El P. Marco de la Encarnación, nacido en Verona en 1925, entró en la Orden de edad adulta, después de haber trabajado durante años como artesano del vidrio. Meticuloso, artista y de carácter un poco rudo, pasó en Centro África cerca de diez años, dejando una pequeña iglesia de piedra en el poblado de Karaza.
El P. Carlo del Corazón Inmaculado, el más joven y el único que aún vive, de Langhe donde había nacido en 1937, llegó a la sabana con gran entusiasmo y determinación. El paso de la lengua de Dante al sango, de las viñas a los campos de mandioca no fue fácil. Pero, después de solo dos años, fundó la parroquia de Baoro, nuestra segunda misión, logrando construir la iglesia soñada cuando era niño. Poeta, escritor, y ocasionalmente agricultor, también se le definió como un parche, en realidad ha sido un gran animador de la misión, trabajando sobre todo en los poblados –de los que recuerda aún los nombres con sus respectivos catequistas– donde ha pasado expulsando demonios, curando enfermos y, así se cuenta, también resucitando muertos.
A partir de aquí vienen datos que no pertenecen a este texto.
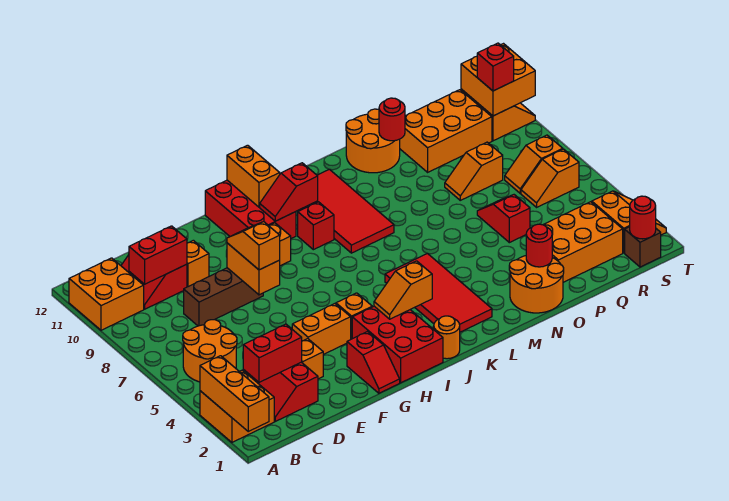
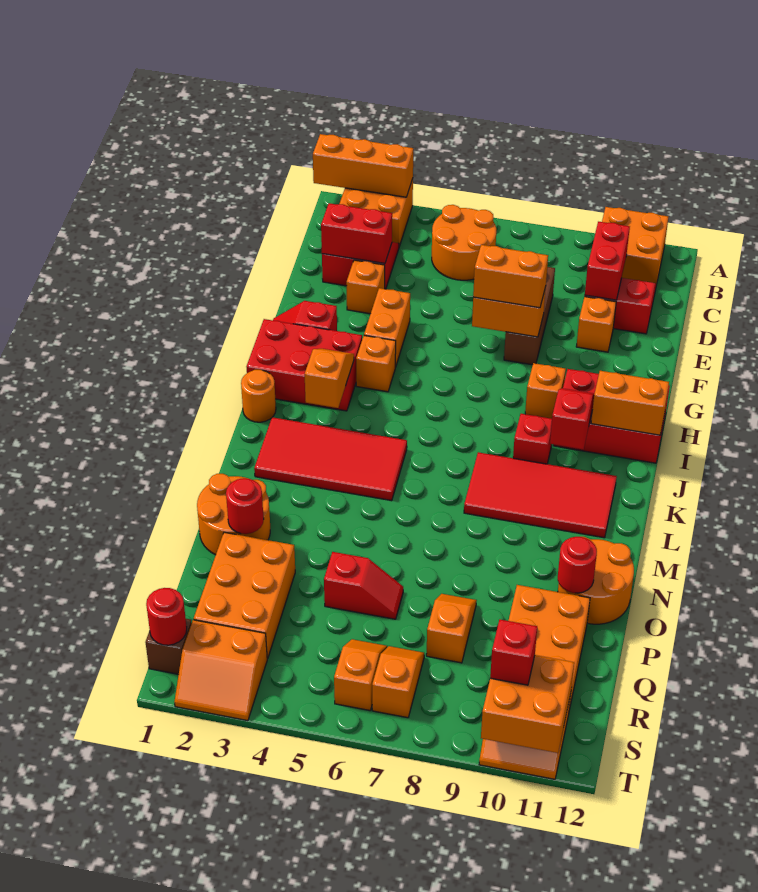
red brick C3:D3 level 2 -> red brick D2:D3 level 2
orange slope F7:F8 level 3 top 7 -> orange brick F7:F8 level 3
Con el paso de los años la misión ha crecido. Al mismo tiempo han pasado el testigo muchos misioneros (no solo italianos), que, cada uno con su propio temperamento y sus propias dotes, han continuado con igual pasión y entrega la obra comenzada por los cuatro primeros.
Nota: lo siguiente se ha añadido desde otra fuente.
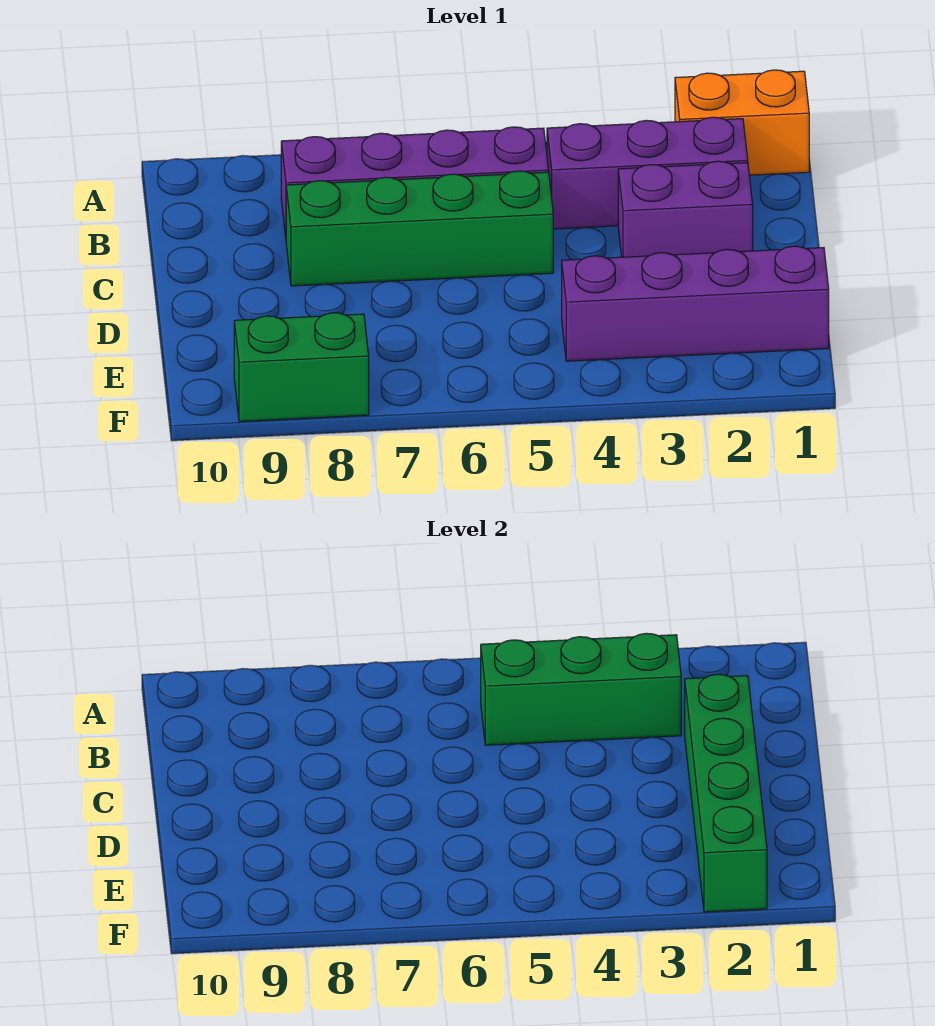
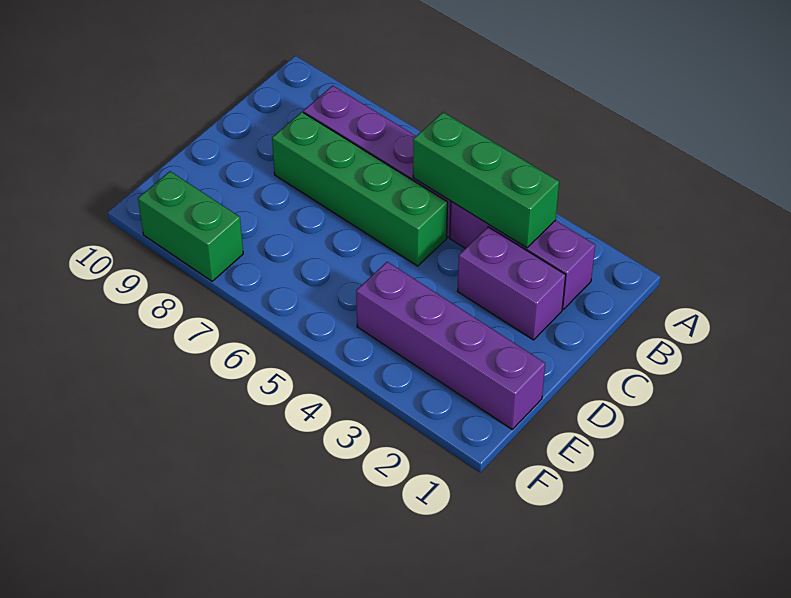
orange brick A1:A2 level 1 -> none
green brick C2:F2 level 2 -> none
El 19 de diciembre nos hemos encontrado en Bozoum para dar gracias a Dios, capaz de hacer grandes cosas con nosotros pequeños hombres. Nuestra alegría ha sido grande no solo por la presencia de muchos fieles, sino también por el don de dos nuevos sacerdotes: fray Marcial y fray Jeannot-Marie.

Después hemos ido a Bouar, la misión donde he vivido mis primeros cinco años en África, para una reunión de dos días en la que hemos podido hacer un balance de estos cincuenta años y proyectar los próximos cincuenta en compañía, ya, de muchos jóvenes hermanos de hábito autóctonos.
He pasado la Navidad por primera vez en Yolé, con nuestros 75 seminaristas. Todos los viernes de Adviento han hecho una comida más sobria para poder distribuir, el día de la vigilia, el fruto de sus sacrificios: arroz, café, azúcar, caramelos y jabón a 250 pobres.
Luego en misa los cantos más bellos, en la mesa los platos mejores, en torno al fuego las danzas más largas porque el Rey está entre nosotros. Nuestros primeros cuatro misioneros no podrían soñar tanto cuando llegaron hace cincuenta años, precisamente en la vigilia de Navidad. Sin embargo, ha sido su coraje y su confianza en el Señor lo que han permitido la realización del sueño.